Le domaine des goûts musicaux est encore bénin. Imaginez ce que donne ce « refus d’être catégorisé » en matière de politique, de philosophie et de tout ce qui structure plus sérieusement la personnalité. Aujourd’hui, on veut bien reconnaître qu’on adhère à des idées, mais pas qu’on adhère à un parti, car s’assimiler à un parti, naturellement, nous simplifie, nous réduit, nous pousse à abandonner les petites particularités et les nuances de nos convictions pour rallier un standard de pensée. Inenvisageable. Alors on admet tout au plus « qu’on a le cœur à gauche », mais on rejette l’ensemble des partis qui recouvrent le spectre de la gauche. On ne veut pas s’incarner et se reconnaître dans une machinerie barbare qui s’appellerait « PS », « PCF » ou « RPR », tout au plus peut-on s’enticher provisoirement de la bannière orange-fun d’une chose conviviale et conceptuelle qui s’appellerait « MoDEM ».

Plus fort encore, ces gens-qui-ne-veulent-pas-être-catégorisés, s’ils finissent par ne plus voter, refusent également d’être catégorisés comme « ceux qui ne votent pas ». On ne vote pas mais attention, on ne veut pas être assimilé à la masse des abstentionnistes. N’imposez pas ce sens à leur non-vote, vous déformeriez l’originalité de leur position !

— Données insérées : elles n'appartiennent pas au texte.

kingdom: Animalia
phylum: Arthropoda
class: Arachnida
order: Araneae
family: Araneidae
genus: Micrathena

D’où nous vient cette lubie de se distinguer ? Peut-on croire que dans le passé, les gens étaient plus simplets, moins complexes et moins raffinés, entraient plus facilement dans les cases ? Les gens n’étaient sans doute pas moins individualistes, pas moins attachés à leur singularité. Mais peut-être avaient-ils un sens pratique et politique plus développé : ils acceptaient d’être caricaturés par l’appartenance à une classe, à un parti, à une mouvance, ils voulaient bien faire entrer leur complexité dans des cases, si cela pouvait syndiquer une force collective à même de faire avancer leurs idées.

Creuser sa tombe de connaissance

On découvre une vérité avec le même préssentiment et la même jubilation qu’un paranoïaque découvre un complot monté contre lui. La vérité soi-disant découverte, en réalité, existait déjà à notre insu, au plus profond de nous, sous la forme d’une conviction embryonnaire ; cette vérité, on veut bien la découvrir car elle fait déjà partie de ce qu’on est, elle nous rassure, elle nous confirme.

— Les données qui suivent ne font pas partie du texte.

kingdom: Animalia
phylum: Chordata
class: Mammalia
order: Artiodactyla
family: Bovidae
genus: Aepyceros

Ainsi, on croit avoir des idées, se forger une opinion à force de raison, mais il faut bien admettre que ce sont ces idées qui nous détiennent, que tel type d’idées va imprégner tel type de personnes tandis qu’elles resteront à jamais étrangères à d’autres…

En termes d’exploration de la connaissance, l’étendue du possible n’est jamais la découverte de territoires inconnus mais seulement l’approfondissement de ce que nous sommes déjà, de ce qui constitue notre personne et nos opinions. En fait de découvertes extérieures et de trophées, il n’y a que des convictions intérieures qui étaient là depuis le départ – ce qu’on savait sans le savoir – et que nous avons simplement mises à jour.

La seule latitude est de creuser plus profond, de délimiter plus nettement les contours de notre idiotie et de notre cécité. Car tout ce que nous pourrons trouver, à la fin, est la croûte plus ou moins durcie de certitude et de bêtise contre laquelle nous buttons et qui constitue notre noyau.